Renegade time travelers meddle in the outcome of the Second Punic War, bringing about the premature deaths of Publius Cornelius Scipio and Scipio Africanus at the Battle of Ticinus in 218 BC and so creating a new timeline in which Hannibal destroys Rome in 210 BC. That made Western European civilization come to be based on a Celtic-Carthaginian cultural synthesis (rather than a Greco-Roman, as in actual history). This civilization discovered the Western Hemisphere and created certain inventions (such as the steam engine) long before the corresponding events happened in actual history (partly since there was nothing corresponding to the fall of the Roman Empire), but overall technological progress has been slow since most developments are arrived at through ad hoc tinkering, and there is no scientific methodology of empirically testing rigorous theories.

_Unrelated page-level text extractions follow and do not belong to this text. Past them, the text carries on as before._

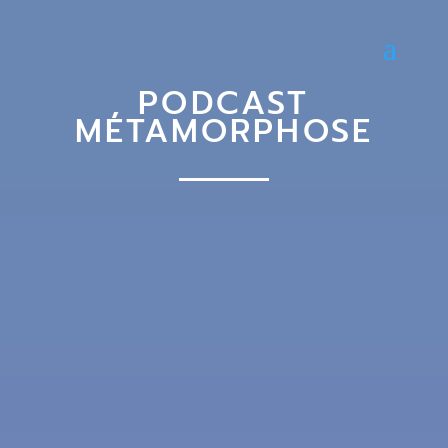
PODCAST
MÉTAMORPHOSE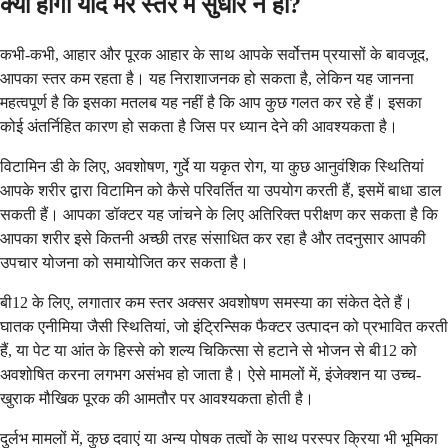
क्या होगा यदि मेरे स्तर में सुधार न हो?
कभी-कभी, आहार और पूरक आहार के साथ आपके सर्वोत्तम प्रयासों के बावजूद,
आपका स्तर कम रहता है। यह निराशाजनक हो सकता है, लेकिन यह जानना
महत्वपूर्ण है कि इसका मतलब यह नहीं है कि आप कुछ गलत कर रहे हैं। इसका
कोई अंतर्निहित कारण हो सकता है जिस पर ध्यान देने की आवश्यकता है।
विटामिन डी के लिए, अवशोषण, गुर्दे या यकृत रोग, या कुछ आनुवंशिक स्थितियां
आपके शरीर द्वारा विटामिन को कैसे परिवर्तित या उपयोग करती हैं, इसमें बाधा डाल
सकती हैं। आपका डॉक्टर यह जांचने के लिए अतिरिक्त परीक्षण कर सकता है कि
आपका शरीर इसे कितनी अच्छी तरह संसाधित कर रहा है और तदनुसार आपकी
उपचार योजना को समायोजित कर सकता है।
बी12 के लिए, लगातार कम स्तर अक्सर अवशोषण समस्या का संकेत देते हैं।
घातक एनीमिया जैसी स्थितियां, जो इंट्रिन्सिक फैक्टर उत्पादन को प्रभावित करती
हैं, या पेट या आंत के हिस्से को शल्य चिकित्सा से हटाने से भोजन से बी12 को
अवशोषित करना लगभग असंभव हो जाता है। ऐसे मामलों में, इंजेक्शन या उच्च-
खुराक मौखिक पूरक की आमतौर पर आवश्यकता होती है।
दुर्लभ मामलों में, कुछ दवाएं या अन्य पोषक तत्वों के साथ परस्पर क्रिया भी भूमिका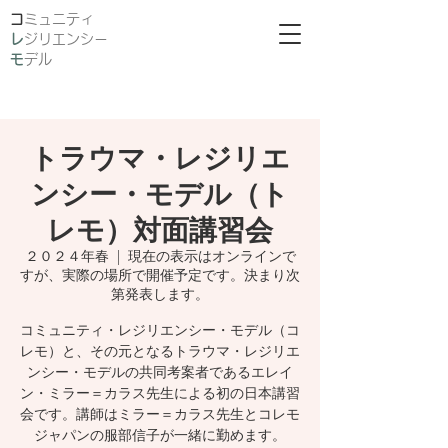
​
ミュニティ
レ
ジリエンシー
モ
デル
トラウマ・レジリエ
ンシー・モデル（ト
レモ）対面講習会
２０２４年春
  |  
現在の表示はオンラインで
すが、実際の場所で開催予定です。決まり次
第発表します。
コミュニティ・レジリエンシー・モデル（コ
レモ）と、その元となるトラウマ・レジリエ
ンシー・モデルの共同考案者であるエレイ
ン・ミラー＝カラス先生による初の日本講習
会です。講師はミラー＝カラス先生とコレモ
ジャパンの服部信子が一緒に勤めます。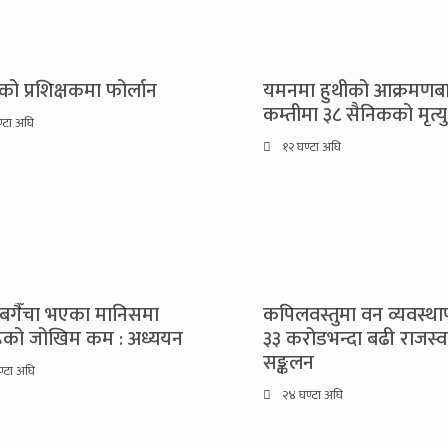
ेको प्रशिक्षकमा फोर्लान
यमनमा हुथीको आक्रमणब
कम्तीमा ३८ सैनिकको मृत्यु
्टा अघि
१२ घण्टा अघि
बगैँचा भएका मानिसमा
कपिलवस्तुमा वन व्यवस्थ
हको जोखिम कम : अध्ययन
३३ करोडभन्दा बढी राजस्व
सङ्कलन
्टा अघि
२४ घण्टा अघि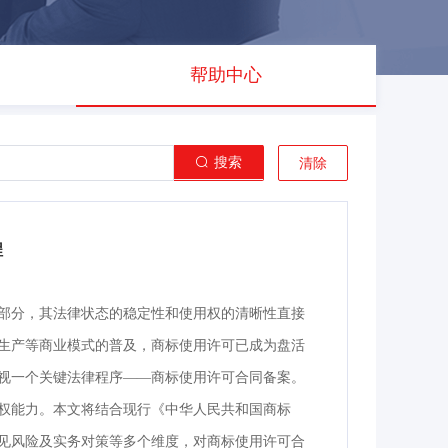
帮助中心
搜索
清除
程
部分，其法律状态的稳定性和使用权的清晰性直接
生产等商业模式的普及，商标使用许可已成为盘活
视一个关键法律程序——商标使用许可合同备案。
权能力。本文将结合现行《中华人民共和国商标
见风险及实务对策等多个维度，对商标使用许可合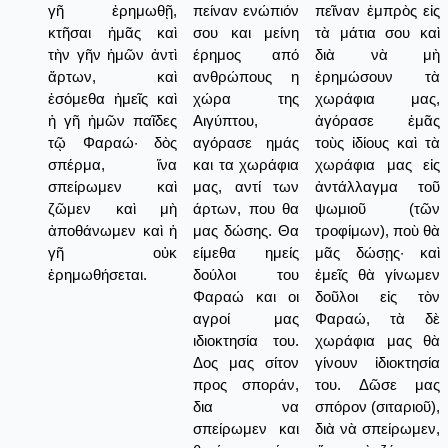
γῆ ἐρημωθῇ,
πείναν ενώπιόν
πεῖναν ἐμπρὸς εἰς
κτῆσαι ἡμᾶς καὶ
σου και μείνη
τὰ μάτια σου καὶ
τὴν γῆν ἡμῶν ἀντὶ
έρημος από
διὰ νὰ μὴ
ἄρτων, καὶ
ανθρώπους η
ἐρημώσουν τὰ
ἐσόμεθα ἡμεῖς καὶ
χώρα της
χωράφια μας,
ἡ γῆ ἡμῶν παῖδες
Αιγύπτου,
ἀγόρασε ἐμᾶς
τῷ Φαραώ· δὸς
αγόρασε ημάς
τοὺς ἰδίους καὶ τὰ
σπέρμα, ἵνα
και τα χωράφια
χωράφια μας εἰς
σπείρωμεν καὶ
μας, αντί των
ἀντάλλαγμα τοῦ
ζῶμεν καὶ μὴ
άρτων, που θα
ψωμιοῦ (τῶν
ἀποθάνωμεν καὶ ἡ
μας δώσης. Θα
τροφίμων), ποὺ θὰ
γῆ οὐκ
είμεθα ημείς
μᾶς δώσῃς· καὶ
ἐρημωθήσεται.
δούλοι του
ἐμεῖς θὰ γίνωμεν
Φαραώ και οι
δοῦλοι εἰς τὸν
αγροί μας
Φαραώ, τὰ δὲ
ιδιοκτησία του.
χωράφια μας θὰ
Δος μας σίτον
γίνουν ἰδιοκτησία
προς σποράν,
του. Δῶσε μας
δια να
σπόρον (σιταριοῦ),
σπείρωμεν και
διὰ νὰ σπείρωμεν,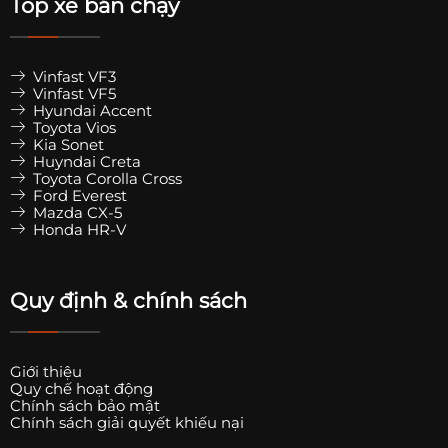
Top xe bán chạy
Vinfast VF3
Vinfast VF5
Hyundai Accent
Toyota Vios
Kia Sonet
Huyndai Creta
Toyota Corolla Cross
Ford Everest
Mazda CX-5
Honda HR-V
Quy định & chính sách
Giới thiệu
Quy chế hoạt động
Chính sách bảo mật
Chính sách giải quyết khiếu nại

Manse Everard, a 20th-century Time Patrol agent, finds himself in the new timeline, in Catavellaunan (approximately New York), facing the moral dilemma. If he returns to the past before the events that led to Carthaginian victory and restores his original timeline by negating the assassinations and military upset that have led to the new alternative timeline, he would wipe out its billions of inhabitants when the course of human history reverts to his own.

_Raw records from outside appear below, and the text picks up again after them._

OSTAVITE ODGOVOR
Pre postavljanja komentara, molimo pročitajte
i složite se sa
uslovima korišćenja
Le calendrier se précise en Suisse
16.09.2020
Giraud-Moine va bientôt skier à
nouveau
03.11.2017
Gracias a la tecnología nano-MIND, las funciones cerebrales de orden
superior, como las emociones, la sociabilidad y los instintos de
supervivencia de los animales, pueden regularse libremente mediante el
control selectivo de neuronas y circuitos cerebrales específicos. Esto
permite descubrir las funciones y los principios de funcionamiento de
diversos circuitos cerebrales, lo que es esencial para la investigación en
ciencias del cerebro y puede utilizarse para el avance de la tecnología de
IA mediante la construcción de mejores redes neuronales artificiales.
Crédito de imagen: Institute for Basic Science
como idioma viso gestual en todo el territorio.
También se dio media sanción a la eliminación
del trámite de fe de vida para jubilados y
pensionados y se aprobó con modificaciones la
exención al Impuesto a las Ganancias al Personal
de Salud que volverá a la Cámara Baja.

Similar themes in other works
John Barnes's The Timeline Wars series has the same basic assumption: an alternative history timeline starting from Hannibal winning the Second Punic War. However, Anderson assumes that the Carthaginians would not have been able to fill the Roman niche and create something similar to the Roman Empire and that it would have been the Celts who would have become central to the successor culture. Conversely, Barnes assumes that the victorious Carthaginians would have succeeded in creating a world empire, an extremely cruel, aggressive and oppressive one, which is the undoubted villain of his books.